(Saved data entries)

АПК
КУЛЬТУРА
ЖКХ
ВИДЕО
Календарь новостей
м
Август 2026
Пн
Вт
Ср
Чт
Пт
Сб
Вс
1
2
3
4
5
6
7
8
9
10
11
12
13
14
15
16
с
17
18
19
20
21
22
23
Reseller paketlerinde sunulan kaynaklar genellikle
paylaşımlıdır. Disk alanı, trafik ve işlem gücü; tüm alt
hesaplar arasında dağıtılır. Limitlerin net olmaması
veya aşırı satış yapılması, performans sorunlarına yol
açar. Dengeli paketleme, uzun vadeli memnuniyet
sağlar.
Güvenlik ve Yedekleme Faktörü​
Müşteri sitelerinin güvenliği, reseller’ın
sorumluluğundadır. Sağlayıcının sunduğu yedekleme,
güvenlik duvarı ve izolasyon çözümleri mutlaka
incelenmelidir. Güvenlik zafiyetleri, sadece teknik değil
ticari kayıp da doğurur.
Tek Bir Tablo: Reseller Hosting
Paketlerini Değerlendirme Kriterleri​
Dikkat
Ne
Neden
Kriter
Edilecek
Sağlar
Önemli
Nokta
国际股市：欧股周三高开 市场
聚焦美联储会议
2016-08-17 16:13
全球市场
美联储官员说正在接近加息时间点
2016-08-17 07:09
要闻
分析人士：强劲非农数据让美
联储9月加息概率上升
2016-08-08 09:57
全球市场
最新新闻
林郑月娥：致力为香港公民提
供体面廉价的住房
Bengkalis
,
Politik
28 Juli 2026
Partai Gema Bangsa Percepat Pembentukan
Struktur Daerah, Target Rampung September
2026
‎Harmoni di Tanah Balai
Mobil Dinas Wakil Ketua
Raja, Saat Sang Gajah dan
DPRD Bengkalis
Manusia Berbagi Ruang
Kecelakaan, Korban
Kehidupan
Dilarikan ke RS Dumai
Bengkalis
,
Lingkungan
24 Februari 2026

» TASK ITEM
Lay out every line of the material above as a numbered list, leaving out any blank lines.

» TASK OUTPUT
1. АПК
2. КУЛЬТУРА
3. ЖКХ
4. ВИДЕО
5. Календарь новостей
6. м
7. Август 2026
8. Пн
9. Вт
10. Ср
11. Чт
12. Пт
13. Сб
14. Вс
15. 1
16. 2
17. 3
18. 4
19. 5
20. 6
21. 7
22. 8
23. 9
24. 10
25. 11
26. 12
27. 13
28. 14
29. 15
30. 16
31. с
32. 17
33. 18
34. 19
35. 20
36. 21
37. 22
38. 23
39. Reseller paketlerinde sunulan kaynaklar genellikle
40. paylaşımlıdır. Disk alanı, trafik ve işlem gücü; tüm alt
41. hesaplar arasında dağıtılır. Limitlerin net olmaması
42. veya aşırı satış yapılması, performans sorunlarına yol
43. açar. Dengeli paketleme, uzun vadeli memnuniyet
44. sağlar.
45. Güvenlik ve Yedekleme Faktörü​
46. Müşteri sitelerinin güvenliği, reseller’ın
47. sorumluluğundadır. Sağlayıcının sunduğu yedekleme,
48. güvenlik duvarı ve izolasyon çözümleri mutlaka
49. incelenmelidir. Güvenlik zafiyetleri, sadece teknik değil
50. ticari kayıp da doğurur.
51. Tek Bir Tablo: Reseller Hosting
52. Paketlerini Değerlendirme Kriterleri​
53. Dikkat
54. Ne
55. Neden
56. Kriter
57. Edilecek
58. Sağlar
59. Önemli
60. Nokta
61. 国际股市：欧股周三高开 市场
62. 聚焦美联储会议
63. 2016-08-17 16:13
64. 全球市场
65. 美联储官员说正在接近加息时间点
66. 2016-08-17 07:09
67. 要闻
68. 分析人士：强劲非农数据让美
69. 联储9月加息概率上升
70. 2016-08-08 09:57
71. 全球市场
72. 最新新闻
73. 林郑月娥：致力为香港公民提
74. 供体面廉价的住房
75. Bengkalis
76. ,
77. Politik
78. 28 Juli 2026
79. Partai Gema Bangsa Percepat Pembentukan
80. Struktur Daerah, Target Rampung September
81. 2026
82. ‎Harmoni di Tanah Balai
83. Mobil Dinas Wakil Ketua
84. Raja, Saat Sang Gajah dan
85. DPRD Bengkalis
86. Manusia Berbagi Ruang
87. Kecelakaan, Korban
88. Kehidupan
89. Dilarikan ke RS Dumai
90. Bengkalis
91. ,
92. Lingkungan
93. 24 Februari 2026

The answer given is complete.